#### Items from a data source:

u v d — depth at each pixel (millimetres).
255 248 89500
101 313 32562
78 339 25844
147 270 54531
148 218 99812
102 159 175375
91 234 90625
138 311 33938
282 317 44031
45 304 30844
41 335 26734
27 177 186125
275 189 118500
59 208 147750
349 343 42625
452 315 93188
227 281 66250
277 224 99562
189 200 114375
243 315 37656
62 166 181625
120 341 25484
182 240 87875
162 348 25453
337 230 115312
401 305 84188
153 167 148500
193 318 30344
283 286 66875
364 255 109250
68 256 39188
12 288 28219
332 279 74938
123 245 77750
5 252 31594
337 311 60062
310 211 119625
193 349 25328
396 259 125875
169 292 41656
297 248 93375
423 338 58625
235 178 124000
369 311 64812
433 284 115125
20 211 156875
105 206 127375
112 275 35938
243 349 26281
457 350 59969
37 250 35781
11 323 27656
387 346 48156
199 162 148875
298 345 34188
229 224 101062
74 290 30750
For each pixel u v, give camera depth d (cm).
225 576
...
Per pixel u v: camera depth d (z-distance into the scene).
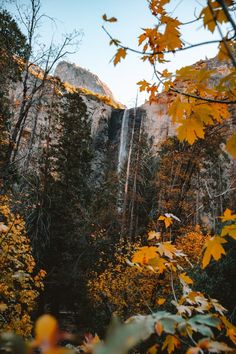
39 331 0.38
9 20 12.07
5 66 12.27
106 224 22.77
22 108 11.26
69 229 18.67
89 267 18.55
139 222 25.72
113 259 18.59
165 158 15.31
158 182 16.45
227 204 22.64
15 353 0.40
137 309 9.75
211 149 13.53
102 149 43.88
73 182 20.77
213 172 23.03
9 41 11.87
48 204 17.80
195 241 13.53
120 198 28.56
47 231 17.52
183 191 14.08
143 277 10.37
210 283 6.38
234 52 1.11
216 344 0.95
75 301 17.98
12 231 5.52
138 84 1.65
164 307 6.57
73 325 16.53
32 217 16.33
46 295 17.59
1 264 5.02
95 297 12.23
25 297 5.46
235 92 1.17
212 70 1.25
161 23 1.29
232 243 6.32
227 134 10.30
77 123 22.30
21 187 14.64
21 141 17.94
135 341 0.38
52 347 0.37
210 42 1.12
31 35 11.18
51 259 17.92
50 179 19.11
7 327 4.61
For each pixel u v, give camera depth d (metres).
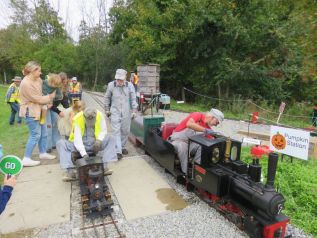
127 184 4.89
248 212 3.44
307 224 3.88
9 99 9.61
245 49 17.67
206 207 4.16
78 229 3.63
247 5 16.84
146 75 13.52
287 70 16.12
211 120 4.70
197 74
---
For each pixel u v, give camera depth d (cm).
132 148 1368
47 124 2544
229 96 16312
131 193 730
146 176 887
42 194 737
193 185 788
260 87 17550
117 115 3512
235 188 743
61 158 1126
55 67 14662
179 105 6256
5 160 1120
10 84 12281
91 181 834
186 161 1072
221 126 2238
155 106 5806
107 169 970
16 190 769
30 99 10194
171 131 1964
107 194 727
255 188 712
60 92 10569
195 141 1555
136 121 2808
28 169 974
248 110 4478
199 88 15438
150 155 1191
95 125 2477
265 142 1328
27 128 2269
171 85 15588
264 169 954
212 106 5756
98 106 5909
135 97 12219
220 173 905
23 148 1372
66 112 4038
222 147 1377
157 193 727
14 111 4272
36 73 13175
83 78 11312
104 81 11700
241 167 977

#### Task item:
Please count how many lines in the preceding records hold the word "each", then give only that number.

#### Task answer:
4